Hello and welcome to No Filter, your somewhat timely look at which celebrities were on Pride floats and who stayed home to play with their hair. This week was also a big one for all of us at Autostraddle who were at A-Camp, from which we continue to recover. Also, good morning to Evan Rachel Wood’s 300+ Pride Outfits but also… good morning to everybody else.
“I, unlike you, have been made prefect; which means I, unlike you, have the power to hand out punishments.”
– Draco Malfoy
Evan Rachel Wood drank some Pride-themed Butterbeer and picked herself up a Bisexual Visibility Cloak.

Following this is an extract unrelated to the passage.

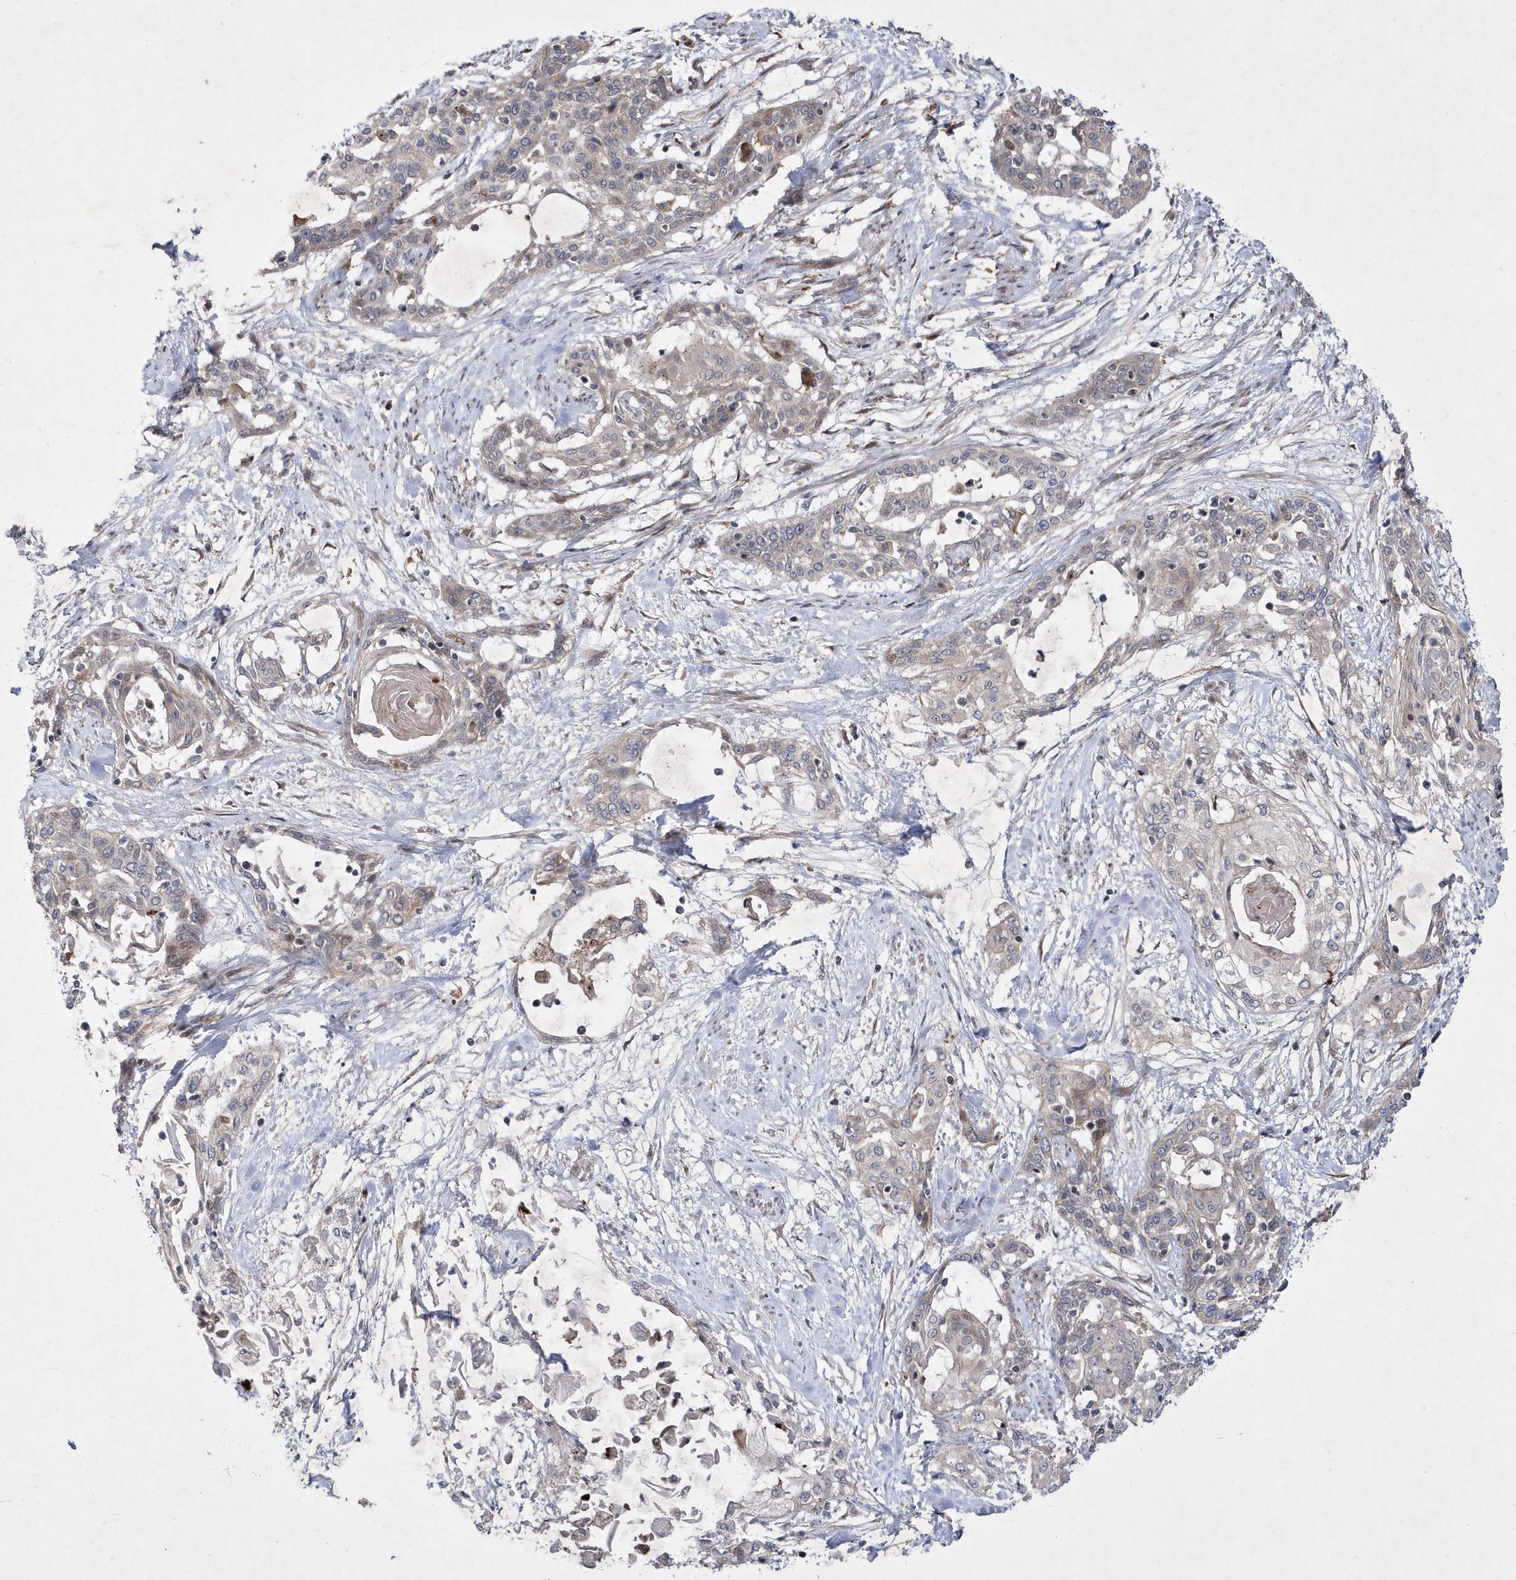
{"staining": {"intensity": "weak", "quantity": "<25%", "location": "cytoplasmic/membranous"}, "tissue": "cervical cancer", "cell_type": "Tumor cells", "image_type": "cancer", "snomed": [{"axis": "morphology", "description": "Squamous cell carcinoma, NOS"}, {"axis": "topography", "description": "Cervix"}], "caption": "Tumor cells show no significant protein expression in squamous cell carcinoma (cervical).", "gene": "LONRF2", "patient": {"sex": "female", "age": 57}}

It will not surprise you to learn that Janelle Monae has been stylish since before you were born.
Props to Kate and Leisha, #sisterwives, who upped their insta game by approximately 150% over Pride Weekend. They also took some time out at Pride to subtly confirm their casting in “Generation Q” as Faceless Blond Woman and Faceless Shane Haircut Woman:
Attn WNBA if you need a new basketball holder, Gaby Dunn is ready and waiting and BOI can that girl hold a basketball!!!!
Honey, I shrunk the lesbian
In lieu of cellphone reception at A-Camp, Mal Blum strung a tin-can to a party hat with some shibari rope and made a few prank calls.
Tag yourself I’m the cherubic god of the wild, shepherds and flocks straddling the devil while yearning for the chance to feed Tessa Thompson some grapes.